_作業指示_.
#1 ギャッビー氏の物語を紹介する文章によると、「失われた世代」は広義には誰を指すか。
#2 ギャッビー氏の物語を紹介する文章の続きを、最後の文の後から書け。

主人公、ニックはアメリカ中西部からニューヨーク郊外に移り住む。隣には豪華な屋敷。そこに住むのは夜毎大騒ぎのパーティーに明け暮れる謎の男ギャッビー氏。

ニックはギャッビー氏と係ることなり、氏の意図を知ることとなって行く。

 物語は転がり始め読者は20年代アメリカに引き込まれることとなる。この1920年代は「失われた世代」と呼ばれる。1920年から1930年代にかけてのアメリカの小説家を指し、また広義には第一次世界大戦後の青年を指す。

初めての世界大戦を経て人が意味も無く死ぬ事を体験する。自分も含め人の死は最初から意味はなかったことに気づくのだ。そこで価値観の顛倒を起こす。自分たちの親から受け継いだ価値観、世界観はなんだったのだろう。キリスト教的世界観から圧倒的な現実、価値の無い死の前は誰しも等しいことに嫌でも気づかされたのだ。「失われた世代」は世界を冷笑的に見ることとなる。

_表示された情報_.

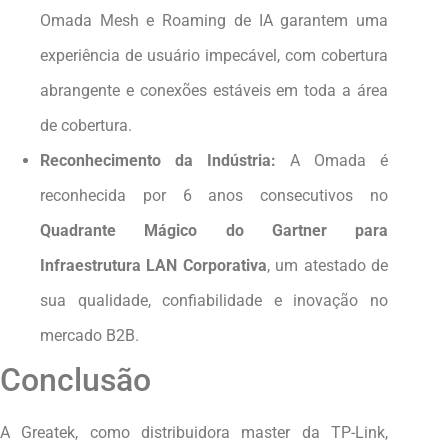
Omada Mesh e Roaming de IA garantem uma
experiência de usuário impecável, com cobertura
abrangente e conexões estáveis em toda a área
de cobertura.
Reconhecimento da Indústria:
A Omada é
reconhecida por 6 anos consecutivos no
Quadrante Mágico do Gartner para
Infraestrutura LAN Corporativa
, um atestado de
sua qualidade, confiabilidade e inovação no
mercado B2B.
Conclusão
A Greatek, como distribuidora master da TP-Link,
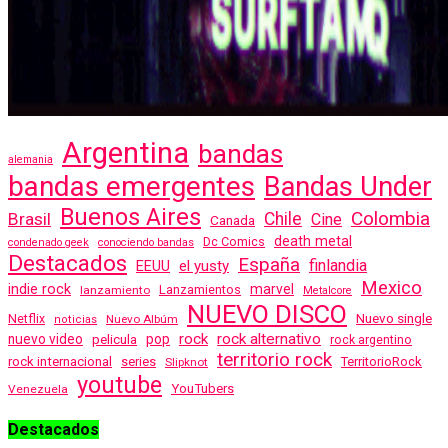
Argentina
bandas
alemania
bandas emergentes
Bandas Under
Buenos Aires
Colombia
Brasil
Chile
Cine
Canada
death metal
Dc Comics
condenado geek
conociendo bandas
Destacados
España
finlandia
EEUU
el yusty
Mexico
indie rock
marvel
Lanzamientos
lanzamiento
Metalcore
NUEVO DISCO
Nuevo single
Netflix
Nuevo Albúm
noticias
rock
rock alternativo
nuevo video
pelicula
pop
rock argentino
territorio rock
rock internacional
series
TerritorioRock
Slipknot
youtube
YouTubers
Venezuela
Destacados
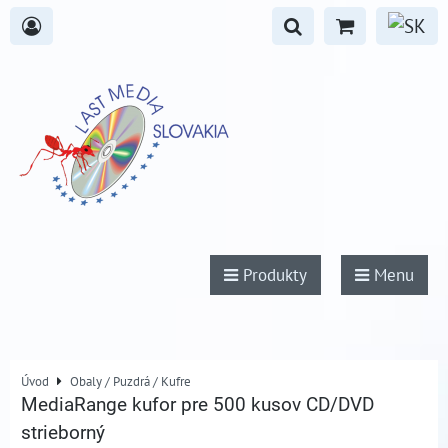
Produkty
Menu
Úvod
Obaly / Puzdrá / Kufre
MediaRange kufor pre 500 kusov CD/DVD
strieborný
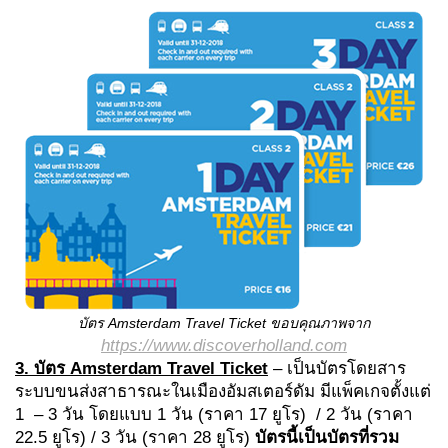
บัตร
Amsterdam Travel Ticket
ขอบคุณภาพจาก
https://www.discoverholland.com
3. บัตร
Amsterdam Travel Ticket
– เป็นบัตรโดยสาร
ระบบขนส่งสาธารณะในเมืองอัมสเตอร์ดัม มีแพ็คเกจตั้งแต่
1 – 3 วัน
โดยแบบ 1 วัน (ราคา 17 ยูโร) / 2 วัน (ราคา
22.5 ยูโร) / 3 วัน (ราคา 28 ยูโร)
บัตรนี้เป็นบัตรที่รวม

_解答_.
#1 第一次世界大戦後の青年を指す。

#2
 フィッツジェラルドは妻となるゼルダと出会い婚約するがフィッツジェラルドの生活力のなさから一度婚約を解消している、その後『楽園のこちら側』がベストセラーになった際再度婚約、結婚している。ゼルダは結婚後社交界を飛び回り散財し続ける。フィッツジェラルドには彼女を支えるだけの財力はなかった。作中でも華々しい社交界、奔放に暮らし愛人を囲う様が描かれる。ただ、そこに主人公ニックの評はない。他の登場人物に比べるとニックは感情の揺れが少なく感じる。ニックの冷静な目を通し華やかで贅沢を尽くし物を溢れさせてもそこには心が残らないこと、ロマンチックに信じられない程深い愛でも心が叶わず、また物が残り続けること。心だろうが物だろうが等しく下らないという厭世観を感じる。
 
ニックを通し「失われた世代」が観察するアメリカを眺望できる作品である。そこに心を求めるのか物を求めるのか、奇しくもアメリカ「失われた世代」にちなんで名づけられた日本の25歳から35歳、「ロストジェネレーション」は何かを得れるのだろうか。シニカルに1920年アメリカを感じるのは間違いないだろう。ただ当時アメリカには華やかさがあるだけましだという、羨望を抱くのか。